Start of DATA RECORDS

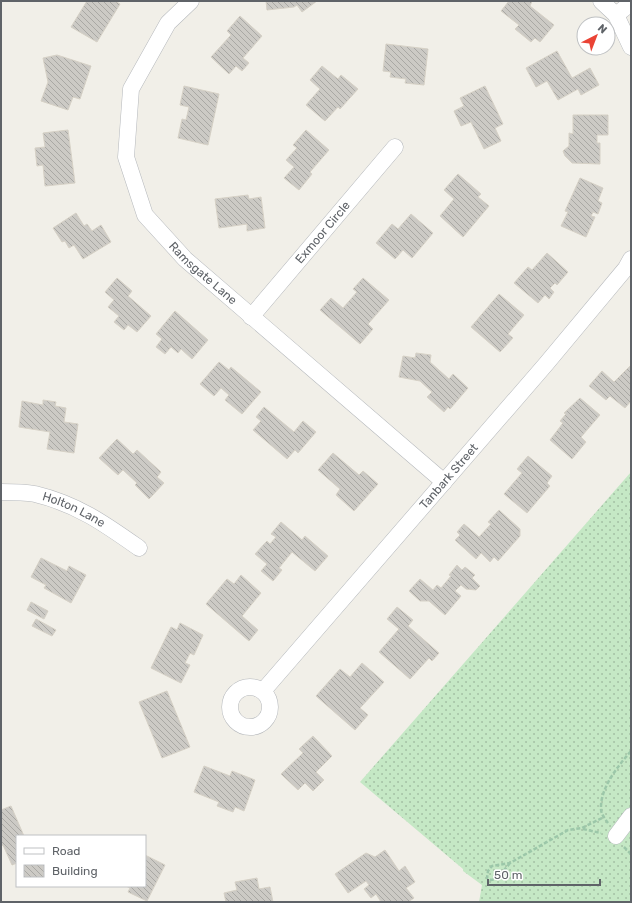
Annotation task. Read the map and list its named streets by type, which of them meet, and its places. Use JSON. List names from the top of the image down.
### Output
{
  "streets": {
    "street": [
      "Exmoor Circle",
      "Ramsgate Lane",
      "Tanbark Street",
      "Holton Lane"
    ]
  },
  "crossings": [
    ["Exmoor Circle", "Ramsgate Lane"],
    ["Ramsgate Lane", "Tanbark Street"]
  ],
  "legend": ["Road", "Building"],
  "scale_bar": "50 m",
  "north": "top right"
}
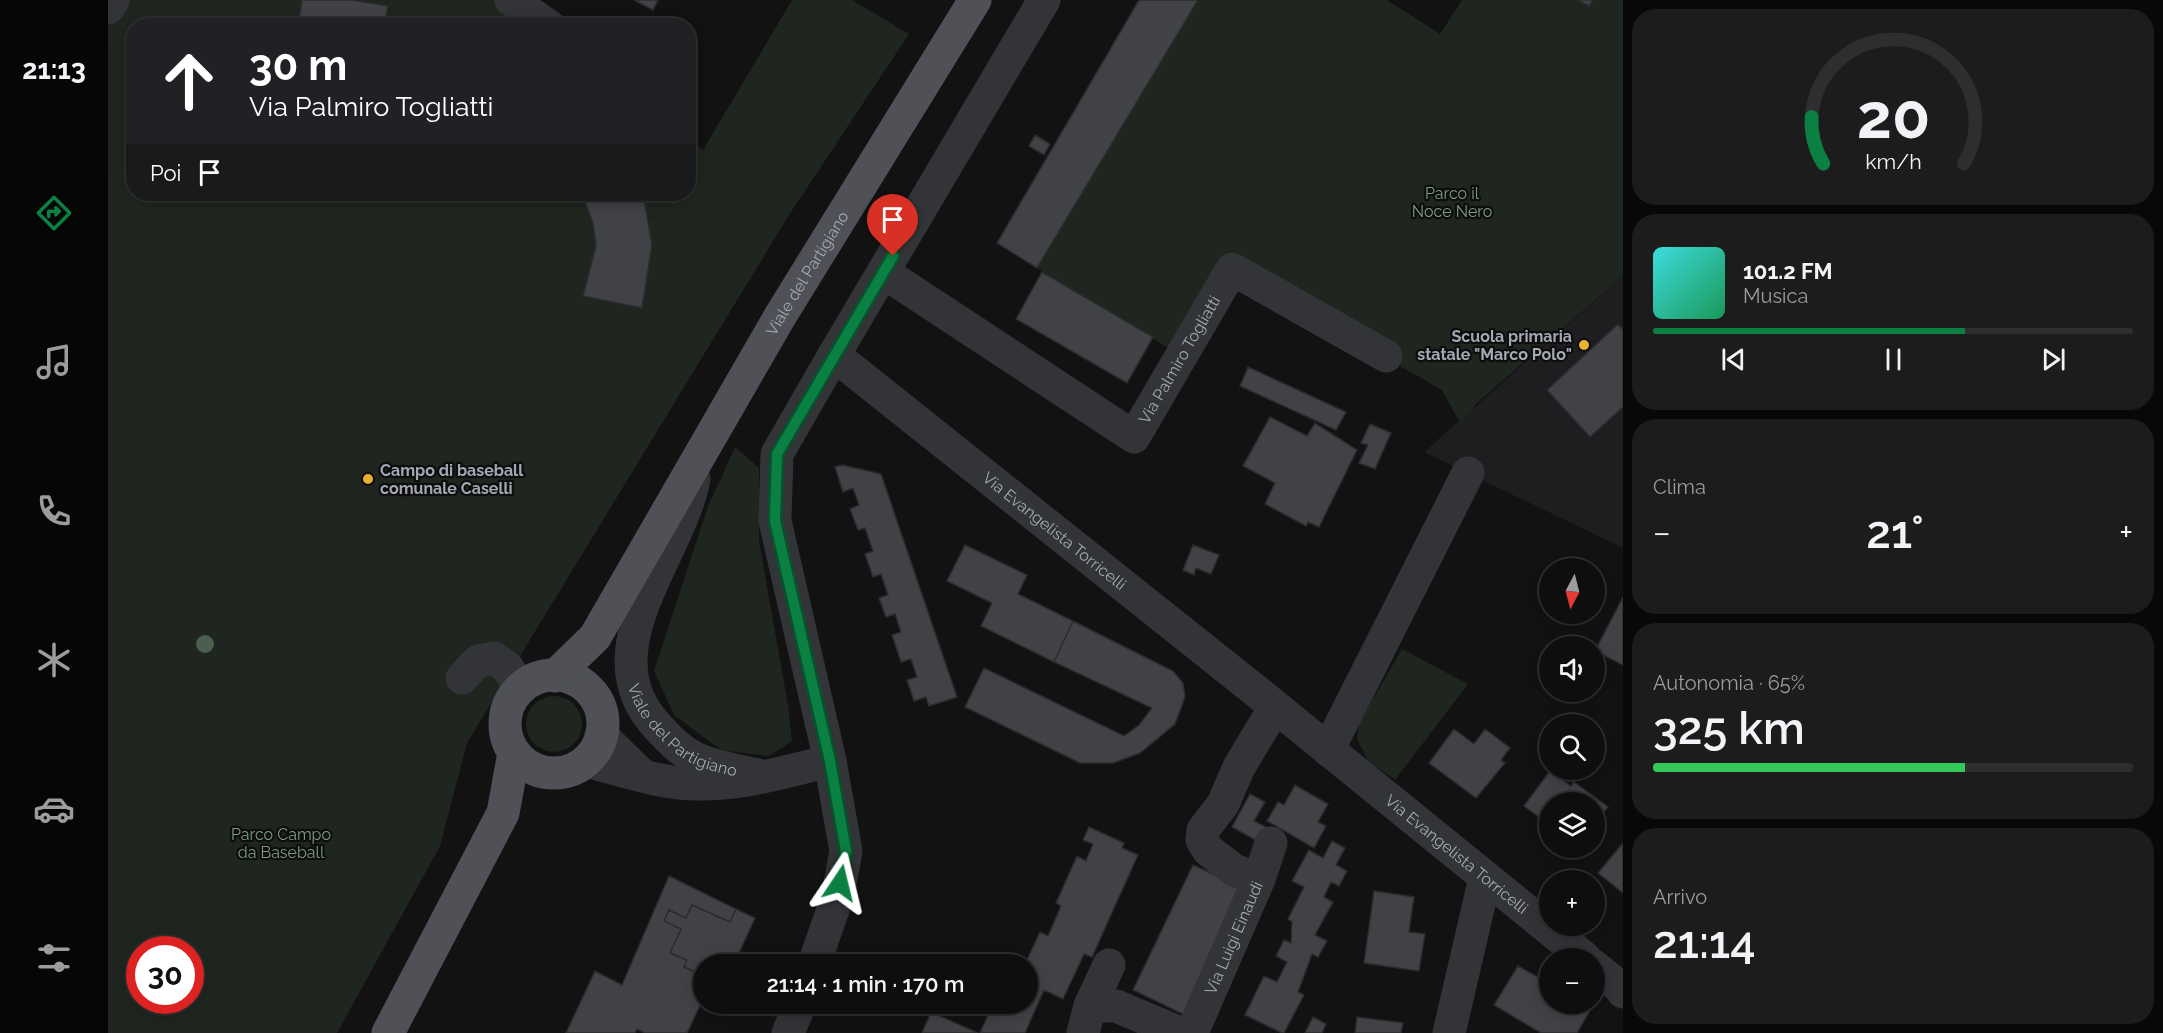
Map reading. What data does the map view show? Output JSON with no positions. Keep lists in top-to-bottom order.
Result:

End of DATA RECORDS

EXERCISE DIRECTIONS =
From the line that contains "Map reading. What" through the final line of the entries above, every line must be reproduced exactly and nothing more.

YOUR RESPONSE =
Map reading. What data does the map view show? Output JSON with no positions. Keep lists in top-to-bottom order.
Result:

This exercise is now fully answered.